- Q. I can't seem to get myself
out of the "office." The work is never done and it's
always right here so I figure I should be working. My 6 year
old daughter is the reason I took a leap and began working from
home but she never gets any time with me.
Part of the problem is that I sometimes don't realize how close
a deadline is and take too much time to spend out of the office.
Another is that I have to do more than usual to prove to the
bosses that working at home doesn't mean I'm loafing around in
my slippers, even though I took a 30% paycut to do it.
- Finally, I'm
an organizational freak and if the house or the office is in
disarray I clean first, then work.
My daughter is great and doesn't cause any problems. She takes
it better than she should that I work an average of 14 hours
a day at least 2 wks out of the month. Please HELP!
A. As the old saying goes, "A man works
from sun to sun, but a woman's work is never done." You
have to face the fact that there will always be more work
to do. But you won't always have a precious child at your
- You say your
daughter is "great" and "doesn't cause any problems."

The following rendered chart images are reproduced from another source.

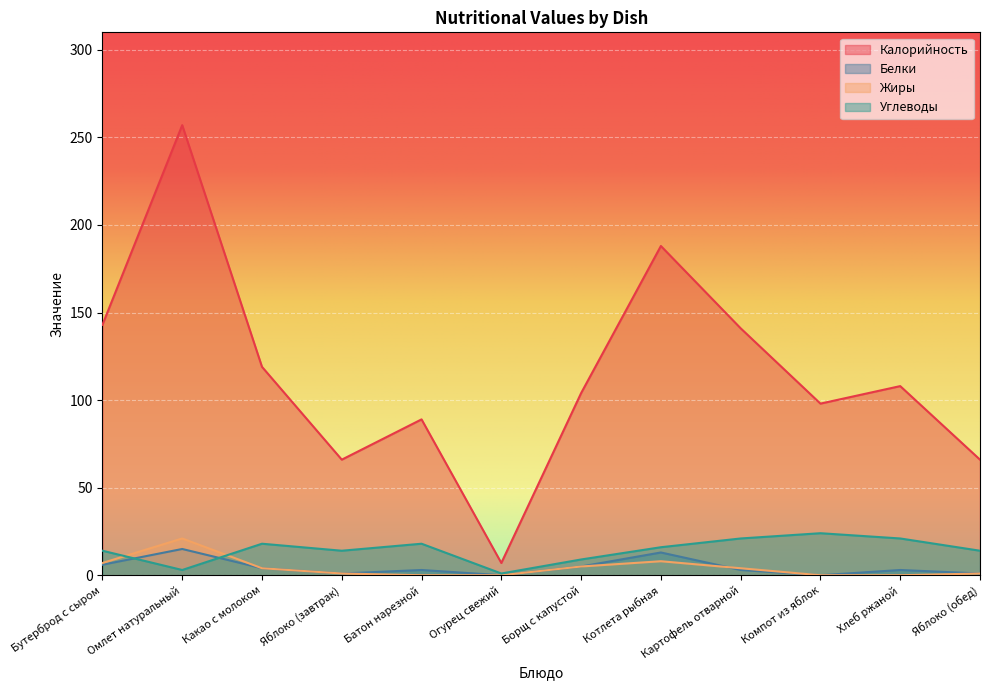

What position from the left is Омлет натуральный?

2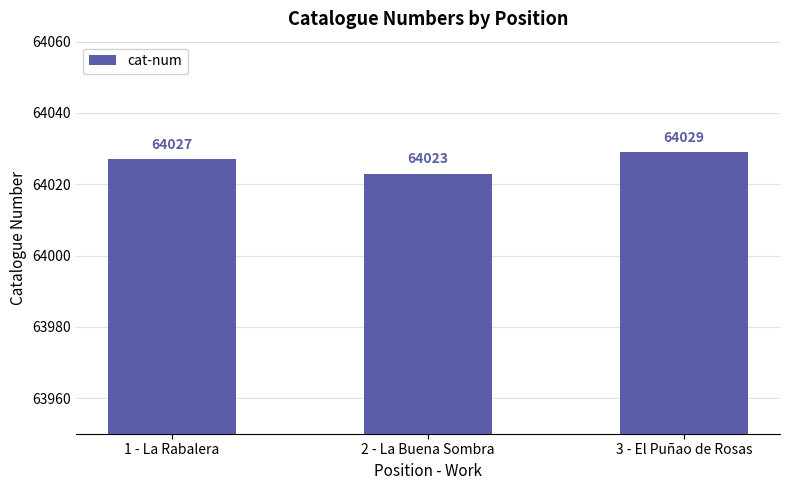

The value at 3 - El Puñao de Rosas is 64029. True or false?

True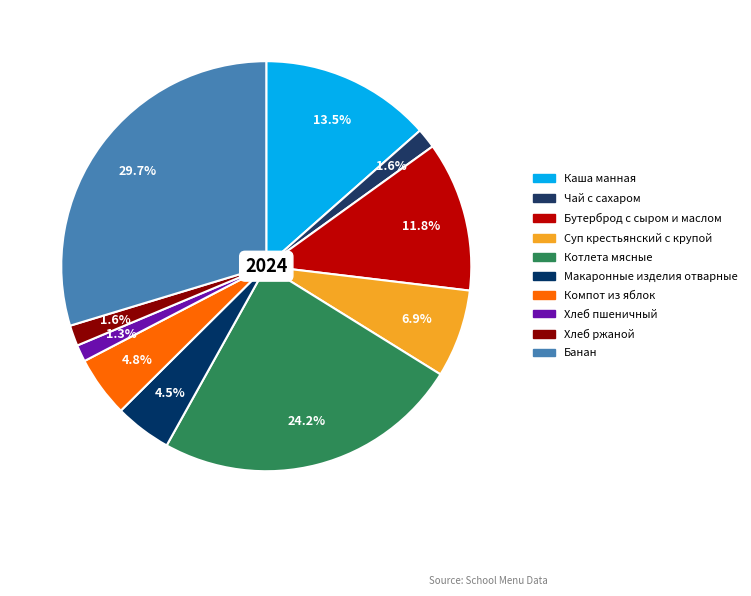

Do Котлета мясные and Хлеб пшеничный together represent more than half of the pie?

No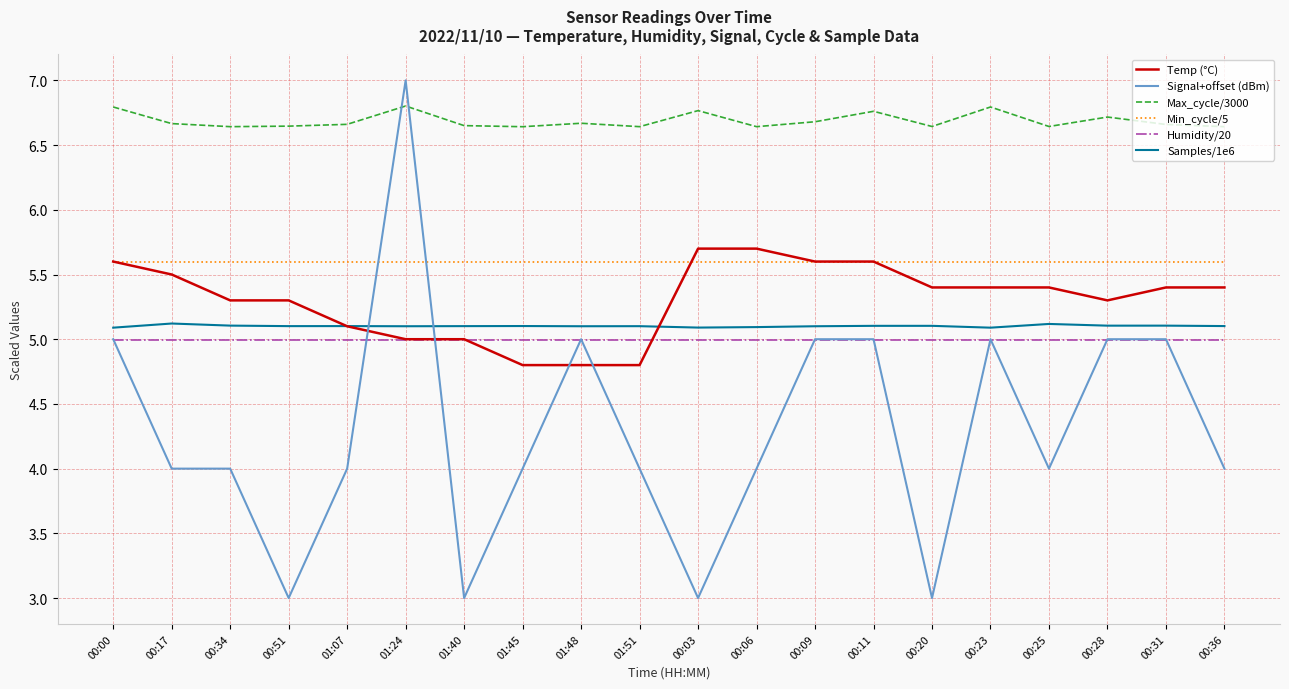

Which series has the largest total across all categories?

Max_cycle/3000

Because of her easy disposition may I suggest you try setting
up a work station for her in your office. It doesn't work with
all kids (it only worked with one of my four children) but when
it does work, it's delightful. She can do homework, read, pretend
to type (or really type) at your side.
- Because you
like to be organized, I would also suggest making a daily work
schedule that includes specific time to be with your daughter.
If this time is written into your schedule, you won't feel "guilty"
about spending that time with her. After all, it's in the schedule.
- Also, if you
have a positive attitude about what a blessing it is to be able
to work at home, your day will go more smoothly. Think of all
the things you don't have to deal with - commuting, expensive
work clothes, sitting in a cubicle, office politics...That reminds
me of one of my favorite "Funny Kid" stories:
- At the dinner
table Don was letting off some steam that had built up from the
day's office politics. His 9-year-old son was surprised by his
father's frustration. "But Dad," he protested, "aren't
you pretty high up in your company's anarchy?"